Guideline 401k: A health savings account (HSA) is a good way to save money on health expenses. You can put pre-tax income into it each year up to a yearly cap, and then use it on qualifying health expenses. That way, your health expenses are paid for with money that you don’t have to pay taxes on. Plus, the money in an HSA rolls over each year, so you don’t lose the money if you don’t spend it. Start by finding the right HSA for you, and then set up your account.
1. Enroll in a High-Deductible Health Plan. Before you can open an HSA, you must first be on a High-Deductible Health Plan. The HSA is meant to offset the costs of the high deductible, so that’s why it’s only available with this type of plan.
- Your plan should have this label on it. Plus, it will likely note that you can open an HSA with it.
- You can simply choose a High-Deductible Health Plan from your employer, or pick one when choosing health insurance from the marketplace exchange.
2. Pick an administrator. HSA accounts are typically administered through banks, though they can also be administered through credit unions, insurance companies, and brokers. You can simply open one up with your bank if that’s your preference, and you usually don’t need another account with the bank. However, you should check on a few things, such as maintenance fees and investment options.
- Maintenance fees can run anywhere from nothing to $5 USD or more per month. Also, ask if there are any other fees to pay.
- Your employer may choose your HSA administrator for you.
- Your health insurance company may also recommend a bank for an HSA fund
3. Decide if you want to invest in mutual funds. One benefit of an HSA is you can use some of the money to invest in mutual funds once you reach a certain amount, usually $2,000 USD. Investing in mutual funds can help you earn more money over time. If you just keep it as cash, rather than investing, you’ll only earn a small amount of interest.
- Check on investment options. Some banks will have mutual funds to choose from, but others may not have a way for you to invest the funds.
4. Find the application online. Most banks and other HSA administrators have an application online for you to fill out. If you prefer, you can go to the bank in person and ask for an application.
5. Fill out the application. Part of the process will be filling out biographical information on the application. You’ll need information about your health insurance plan. If you want to withdraw money from a bank account for the HSA, you’ll need your bank account numbers.
- You’ll need to agree to the fact that you only have a high-deductible plan, and you’re not covered by any other insurance. You’ll need information like your address, Social Security number, and who you have your high-deductible plan with. You may also need information from your employer, such as a login, if you’re going with an employer-chosen HSA.
- Usually, you’ll need some form of ID.
6. Fund the account. If you set up an account with a bank, you can likely withdraw funds from your checking account.

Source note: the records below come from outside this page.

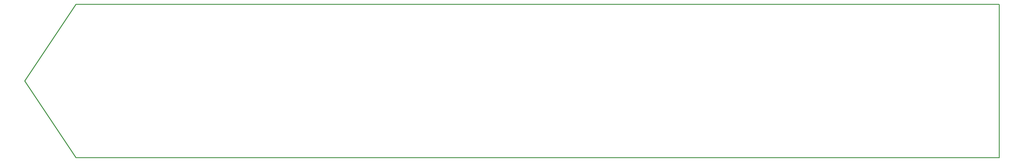
<source format=gbr>
G04 #@! TF.GenerationSoftware,KiCad,Pcbnew,(5.1.2-1)-1*
G04 #@! TF.CreationDate,2019-09-24T13:43:54+08:00*
G04 #@! TF.ProjectId,osilloscopen,6f73696c-6c6f-4736-936f-70656e2e6b69,rev?*
G04 #@! TF.SameCoordinates,Original*
G04 #@! TF.FileFunction,Profile,NP*
%FSLAX46Y46*%
G04 Gerber Fmt 4.6, Leading zero omitted, Abs format (unit mm)*
G04 Created by KiCad (PCBNEW (5.1.2-1)-1) date 2019-09-24 13:43:54*
%MOMM*%
%LPD*%
G04 APERTURE LIST*
%ADD10C,0.150000*%
G04 APERTURE END LIST*
D10*
X95000000Y-80000000D02*
X205000000Y-80000000D01*
X85000000Y-95000000D02*
X95000000Y-80000000D01*
X95000000Y-110000000D02*
X85000000Y-95000000D01*
X275000000Y-110000000D02*
X95000000Y-110000000D01*
X275000000Y-80000000D02*
X275000000Y-110000000D01*
X205000000Y-80000000D02*
X275000000Y-80000000D01*
M02*

</source>
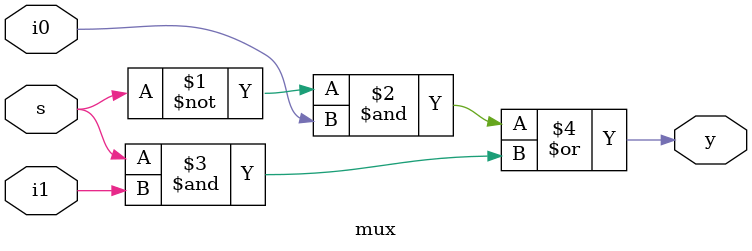
<source format=v>
`timescale 1ns / 1ps

module mux(
input i0,
input i1,
input s,
output y);
assign y=(~s&i0)|(s&i1);
endmodule

</source>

If you go in person, you may want to take a check just in case. Check to see if there is a minimum you must deposit, so you can be ready to deposit that amount.
- You should also be able to set up paycheck withdrawals with most HSAs. You’ll need to talk with the employer about this option, as they must offer it as a benefit.
- Check with the bank you’re using for your HSA to see if you can tie your current checking account with your HSA, even if you’re not using the same bank that holds your checking account.
7. Find the yearly limit. You can only put in so much money each year, but the limit is adjusted yearly. Check the IRS website to find the limit for the current year. As of 2017, the limit for a single person is $3,400 USD, while the limit for a family is $6,750 USD.
8. Contribute as much as you want within the limit. Each year, you can put in as much money as you want, up to the limit. Generally, you’ll be able to transfer from your account to the HSA, though in some cases, your HSA holder may give you forms to transfer money.
9. Don’t worry about losing money. Unlike a Flexible Spending Account (FSA), your money rolls over each year in an HSA. You don’t have to spend it or lose it like you do with an FSA. Plus, you can take it with you when you change employers.
- In addition, when you reach age 65, you can basically use it as a retirement fund. You can take out money for any reason.
10. Use your account like you would any bank account. While you must only use an HSA to pay for qualified expenses, you basically use it like any account. You’ll get a debit card and checks, and you’ll use those to pay for expenses.